Mehmet Yakup Yılmaz Body Wrapper

Haftayı İtalya’nın en iyi takımına zehir eden ezeli rakiplerin Kadıköy’deki buluşması her zaman olduğu gibi gerilim ve heyecan doluydu. Maç öncesi başlayan gergin hava maç boyunca sürdü.

Ve sarı ile kırmızı kartlar adeta havada uçuştu. Fenerbahçe maça taraftarının muhteşem tezahüratı altında başladı. Maçın başlarında Popescu’nun gördüğü ve aslında kırmızı olması gereken sarı kart gelecek kartların habercisiydi. Nitekim defansın arkasına atılan topta Baliç’i biçen Vedat, takımını 10 kişi bıraktı.

Fenerbahçe’nin 10 kişi kalmış rakibi karşısında 2 gol bulması Kadıköy’de “Tarihi bir fark mı olacak?” sorusunu sordurdu. Ancak Erol’un son derece saçma bir şekilde penaltıya yol açıp oyundan atılması bitmiş Galatasaray’a yeniden hayat verdi.

Maçın ilk yarısında direklerden dönen karşılıklı birer pozisyon dışında Fenerbahçe gole daha yakın taraftı. Biraz daha dikkat, ilk yarıda maçın bitmesine yol açacak bir skor yaratabilirdi.

Karşılaşmanın hakemi, gösterdiği iki kırmızı kartta da haklıydı ama bu kartların ağırlığını taşıyamadı. Erol Ersoy ilk yarının sonlarına doğru Hagi ve Okan’a göstermesi gereken kartları çıkarmaya cesaret edemedi. Sarı kartlı Okan’ın yaptığı hareket ikinci sarı karttan kırmızı olmalıydı.

İkinci yarıda Galatasaray daha çok risk alıp Fenerbahçe’nin üzerine geldi. Orta sahada Metin Diyadin’in çıkarılıp yerine Högh’ün alınması da Fenerbahçe’nin orta alan üstünlüğünü olumsuz yönde etkiledi. Fenerbahçe’nin oyunu kendi yarı sahasında kabul etmesi.
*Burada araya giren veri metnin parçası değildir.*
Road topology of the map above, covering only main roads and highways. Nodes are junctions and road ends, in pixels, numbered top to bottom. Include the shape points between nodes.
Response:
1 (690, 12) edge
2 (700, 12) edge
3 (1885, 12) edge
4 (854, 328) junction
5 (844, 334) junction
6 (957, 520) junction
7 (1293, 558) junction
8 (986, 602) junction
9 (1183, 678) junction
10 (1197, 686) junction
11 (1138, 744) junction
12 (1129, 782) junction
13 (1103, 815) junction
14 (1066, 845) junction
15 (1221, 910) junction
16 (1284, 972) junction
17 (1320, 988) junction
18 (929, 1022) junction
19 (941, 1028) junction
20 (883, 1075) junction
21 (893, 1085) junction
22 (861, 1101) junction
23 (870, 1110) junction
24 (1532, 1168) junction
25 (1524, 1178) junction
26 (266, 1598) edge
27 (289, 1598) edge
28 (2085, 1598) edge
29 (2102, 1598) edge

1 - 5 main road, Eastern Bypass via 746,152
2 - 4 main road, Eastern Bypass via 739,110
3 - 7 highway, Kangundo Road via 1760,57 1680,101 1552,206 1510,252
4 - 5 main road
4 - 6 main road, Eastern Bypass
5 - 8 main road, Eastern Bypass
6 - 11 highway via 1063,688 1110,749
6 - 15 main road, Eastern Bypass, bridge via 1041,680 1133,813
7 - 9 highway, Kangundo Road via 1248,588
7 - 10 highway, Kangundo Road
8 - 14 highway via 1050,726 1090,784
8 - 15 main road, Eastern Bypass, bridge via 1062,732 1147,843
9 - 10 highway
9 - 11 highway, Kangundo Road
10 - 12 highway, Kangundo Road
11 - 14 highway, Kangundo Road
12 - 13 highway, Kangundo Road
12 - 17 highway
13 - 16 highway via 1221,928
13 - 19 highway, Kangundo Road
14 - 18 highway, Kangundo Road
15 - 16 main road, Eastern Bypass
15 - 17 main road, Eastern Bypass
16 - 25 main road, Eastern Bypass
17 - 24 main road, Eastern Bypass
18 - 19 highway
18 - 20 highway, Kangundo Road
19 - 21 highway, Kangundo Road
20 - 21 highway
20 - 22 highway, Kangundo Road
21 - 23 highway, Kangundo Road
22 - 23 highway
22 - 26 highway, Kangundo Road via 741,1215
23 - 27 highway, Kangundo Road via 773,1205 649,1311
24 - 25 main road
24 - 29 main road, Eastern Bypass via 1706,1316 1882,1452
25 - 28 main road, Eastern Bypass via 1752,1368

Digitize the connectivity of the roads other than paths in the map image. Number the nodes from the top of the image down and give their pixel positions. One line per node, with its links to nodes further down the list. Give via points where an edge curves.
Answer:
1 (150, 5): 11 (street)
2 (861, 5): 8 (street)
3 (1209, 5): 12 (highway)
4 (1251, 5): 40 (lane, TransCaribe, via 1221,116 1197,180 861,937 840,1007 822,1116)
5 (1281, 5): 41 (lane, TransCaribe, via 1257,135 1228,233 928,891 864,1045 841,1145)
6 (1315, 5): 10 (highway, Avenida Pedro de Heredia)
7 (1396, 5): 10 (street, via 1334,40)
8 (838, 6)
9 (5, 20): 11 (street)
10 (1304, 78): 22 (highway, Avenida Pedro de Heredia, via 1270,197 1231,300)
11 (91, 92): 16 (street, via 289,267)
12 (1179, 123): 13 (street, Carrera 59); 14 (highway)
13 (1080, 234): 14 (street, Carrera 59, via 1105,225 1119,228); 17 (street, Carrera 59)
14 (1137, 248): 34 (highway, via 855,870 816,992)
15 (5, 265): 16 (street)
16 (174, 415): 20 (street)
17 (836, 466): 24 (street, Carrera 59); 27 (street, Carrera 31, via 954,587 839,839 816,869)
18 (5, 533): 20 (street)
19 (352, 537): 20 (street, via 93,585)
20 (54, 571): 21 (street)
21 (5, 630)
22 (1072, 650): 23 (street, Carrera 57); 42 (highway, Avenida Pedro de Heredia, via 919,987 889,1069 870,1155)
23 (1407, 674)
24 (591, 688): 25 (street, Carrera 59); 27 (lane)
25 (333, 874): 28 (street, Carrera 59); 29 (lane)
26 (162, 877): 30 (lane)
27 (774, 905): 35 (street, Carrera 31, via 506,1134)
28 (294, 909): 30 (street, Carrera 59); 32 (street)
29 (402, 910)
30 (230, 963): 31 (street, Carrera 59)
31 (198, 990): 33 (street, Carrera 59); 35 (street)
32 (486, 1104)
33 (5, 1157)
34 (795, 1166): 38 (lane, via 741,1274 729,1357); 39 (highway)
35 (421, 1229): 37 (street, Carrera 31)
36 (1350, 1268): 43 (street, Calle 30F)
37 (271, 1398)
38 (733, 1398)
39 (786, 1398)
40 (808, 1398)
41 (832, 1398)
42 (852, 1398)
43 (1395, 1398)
Galatasaray’ın Suat ve Ergün ile hareketlenen orta sahası maçın sonucunu etkileyecek olaylardı.

Sonuç olarak Galatasaray karşısında Fenerbahçe sezonun en güzel oyunlarından birini oynadı. Parma maçının eleştirisinde de yazdığım gibi böyle oynayan Fenerbahçe karşısında hiçbir rakip maçı 11 kişi tamamlayamaz.